The hospital celebrated their 50th anniversary with an open house on September 14, 1986 from 1:00 to 5:00 p.m.
Note: The history information to this point was taken from the Hawarden Centennial, 1887-1987, One Hundred Years on the Right Track.
In August of 1997 the Hospital launched a capital campaign to do an addition to the hospital. General Chairman was Ric Porter with James E. Daggett, M.D. and Betty Degen serving as Honorary Co-Chairs. The hospital had increased its annual outpatient visits during the a 5 year period from 12,350 visits in the hospital’s fiscal year of 1992-1993 to total outpatient visits of 18,800 in fiscal year 1996-1997. The hospital projected that they would serve 20,000 outpatients during the fiscal year of 1997-1998. The hospital did not have the space or equipment to continue to provide state-of-the-art outpatient healthcare in the present facility. The proposed plan of expansion, modernization and purchase of new equipment would provide significant improvement of outpatient space and services. The expansion would enlarge the outpatient area, provide a Patient-Community Wellness Center and relocate the Emergency Room; it would also replace the aging X-ray machine and install a modern passenger elevator. RSArchitects from Sioux Falls were secured for the building project.
Interest for a Foundation Board was sparked due to the capital campaign and the Hawarden Community Hospital Foundation was formed in February 1998. The original Board members were: Alan Burke, Ric Porter, Jim Pickner, Jerry Klemme, Betty Degen, Ken Koch, and George Rehder.
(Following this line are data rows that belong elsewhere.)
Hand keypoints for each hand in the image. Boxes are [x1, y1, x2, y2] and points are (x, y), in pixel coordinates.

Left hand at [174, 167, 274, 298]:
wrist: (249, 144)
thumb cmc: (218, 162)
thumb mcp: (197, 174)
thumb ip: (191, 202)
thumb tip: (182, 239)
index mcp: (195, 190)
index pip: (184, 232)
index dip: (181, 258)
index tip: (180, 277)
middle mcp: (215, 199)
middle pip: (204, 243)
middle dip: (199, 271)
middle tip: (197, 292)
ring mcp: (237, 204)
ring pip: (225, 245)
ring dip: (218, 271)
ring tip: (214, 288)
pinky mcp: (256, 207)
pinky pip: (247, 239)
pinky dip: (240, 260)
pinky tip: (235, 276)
The city approved a general obligation bond to cover the expense for the building project at their May 18, 1998 council meeting. The repayment of the general obligation bond would be repaid with the received pledges from the capital campaign.
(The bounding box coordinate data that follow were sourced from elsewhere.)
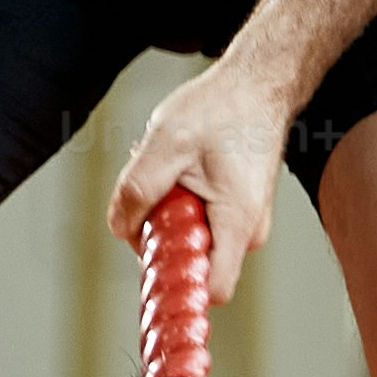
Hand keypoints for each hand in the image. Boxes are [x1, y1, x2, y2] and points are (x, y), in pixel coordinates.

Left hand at [108, 59, 288, 304]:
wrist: (255, 87)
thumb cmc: (221, 110)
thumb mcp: (165, 144)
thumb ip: (138, 190)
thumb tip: (120, 230)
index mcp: (237, 222)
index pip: (210, 289)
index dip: (176, 287)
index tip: (148, 267)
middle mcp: (246, 232)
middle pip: (188, 262)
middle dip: (159, 233)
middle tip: (155, 188)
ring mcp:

Groundbreaking ceremonies were held on July 4, 1998 at 5:00 p.m., with the start of construction scheduled for July 21, 1998. Hospital staff moved into the new addition in April of 1999. An open house was held for the public on May 14 and 15, 1999.
The hospital further explored the option of becoming a Critical Access Hospital in December of 1999. Becoming a Critical Access Hospital would enable the hospital to be reimbursed for the actual cost of service to Medicare patients. The hospital officially became a Critical Access Hospital on November 2, 2000.